Lysobacter enzymogenes strain oH11, isolated from cayenne-root soil, is reported for the first time as a bacterial biological control agent in China. It is characterizaed with a high G+C content and gliding motility, and has been shown to produce extracellular lytic enzymes, including chitinase, protease, cellulase andβ-1,3-glucanas. Furhtermore, it displays in vitro activity against fungal and oomycetous plant pathogens. The objectives of this work are to:(i) establish the genetic manipulation system in strain OH 11 and construct a mutant library by a mariner transposon mutagenesis; (ii) to identify the pigment and exopolysacchide formation related genes, and to investigate the function of these cloned genes in colonization, antimicrobial activity and biocontrol efficiency of strain OH11; (ii) to construct an engineering strain with AHL degradation capacity to biocontrol bacterial plant diseases, broadening the biocontrol spectrum of L. enzymogenes.
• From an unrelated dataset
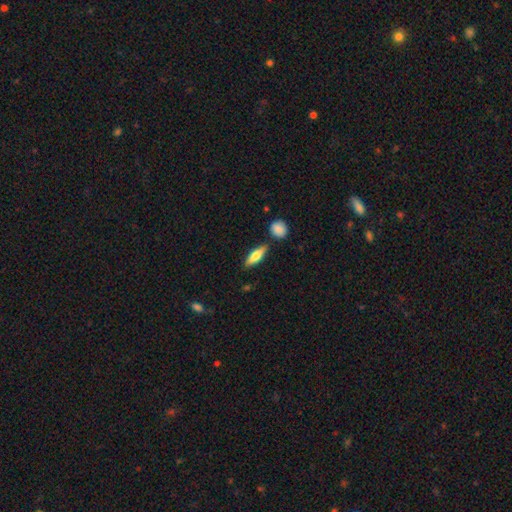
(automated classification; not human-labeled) This appears to be a smooth galaxy with no disk features (64%) that is cigar-shaped (51%). Merging: none (83%).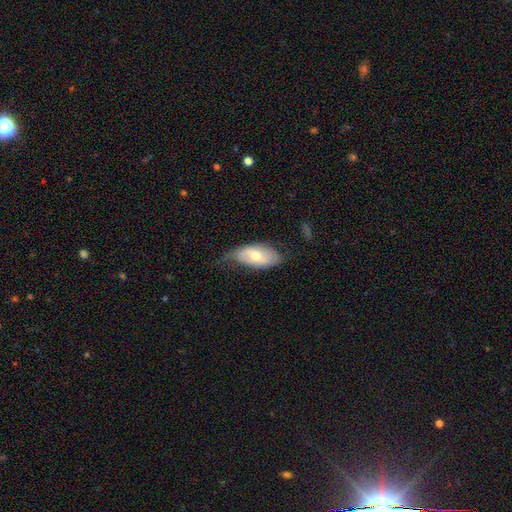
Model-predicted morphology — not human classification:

     Transposon mutagenesis was first performed in Lysobacter enzymogenes strain OH 11 by a mariner transposon and a large-scale mutant library was obtained. Four chitinase-defective mutants, which could not produce hydrolytic zones around colonies in chitine selection medium, were selected from over 2,000 chloramphenicol-resistant (Cm1) mutants. By using arbitrary PCR techonology, the transposon insertion in 4 chitinase-defective mutants were identified as regulatory gene clp, chitinase encoding gene chiA, carboxyl-terminal protease encoding gene cptA and hyprothetical protein encoding gene. Subsequenctly, three different suicide vectors (pMW91CM, pJQ200SK, pEX18GM) were evaluated for the possibility of performing gene mutagenesis in strain OH 11 using the chiA gene (accession number:DQ888611) as a new reporter. Suicide vector pEX18GM was selected, and it was successfully applied for disruption and in-frame deletions in the chiA gene in strain OH11. The chiA-deletion mutant OH11-3 did not have the ability to produce chitinase on chitine selection medium, whereas the corresponding complemented strain OP1 (chiA gene was expressed under an Escherichia coli constitutive promoter Plpp in strain OH11-3) was partially restored in chitinase production in the same medium. Interestingly, the chiA-deletion mutants displayed wild-type antimicrobial activity against Phytophthora capsici, Rhizoctonia solani, Sclerotinia sclerotiorum and Fusarium graminearum. Our data suggest that chitinase might not be a unique lytic enzyme in controlling R. solani, S. sclerotiorum and F. graminearum. Also, the established genetic manipulation system might be explored as a potential tool for functional gene deletion and complementation, and alien gene expression in L. enzymogenes, which will facilitate the molecular study of mechanisms of biological control in L. enzymogenes.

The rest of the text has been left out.